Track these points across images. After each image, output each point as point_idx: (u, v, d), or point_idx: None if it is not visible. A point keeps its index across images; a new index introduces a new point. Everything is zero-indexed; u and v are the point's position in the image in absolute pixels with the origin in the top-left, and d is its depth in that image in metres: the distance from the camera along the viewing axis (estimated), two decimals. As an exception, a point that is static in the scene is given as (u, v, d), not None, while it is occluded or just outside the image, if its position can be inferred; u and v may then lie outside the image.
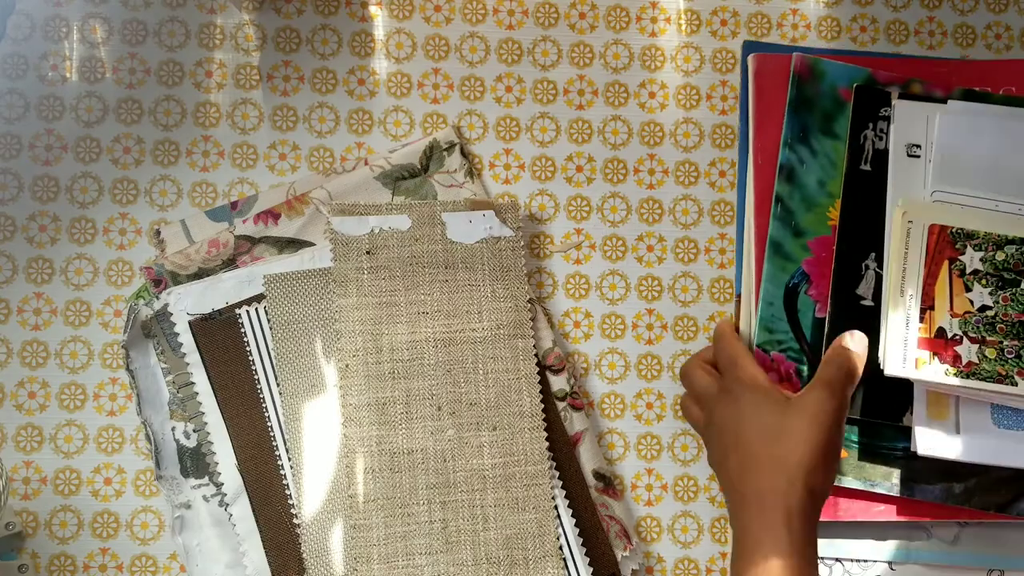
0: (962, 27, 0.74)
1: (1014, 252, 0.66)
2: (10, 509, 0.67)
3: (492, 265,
::::::
> Task requirements:
Return all material verbatim, pictures omitted.

> Response below:
Track these points across images. After each image, output each point as point_idx: (u, v, d), or point_idx: None if it is not visible. A point keeps its index across images; a new index introduces a new point. Everything is zero-indexed; u and v are the point's position in the image in absolute pixels with the origin in the top-left, and d is its depth in that image in metres: the distance from the camera along the viewing axis (estimated), two decimals. As an exception, a point that is static in the scene is given as (u, v, d), not None, while it is occluded or just outside the image, if its position can be inferred; u and v may then lie outside the image.
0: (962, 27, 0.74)
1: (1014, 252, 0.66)
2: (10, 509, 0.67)
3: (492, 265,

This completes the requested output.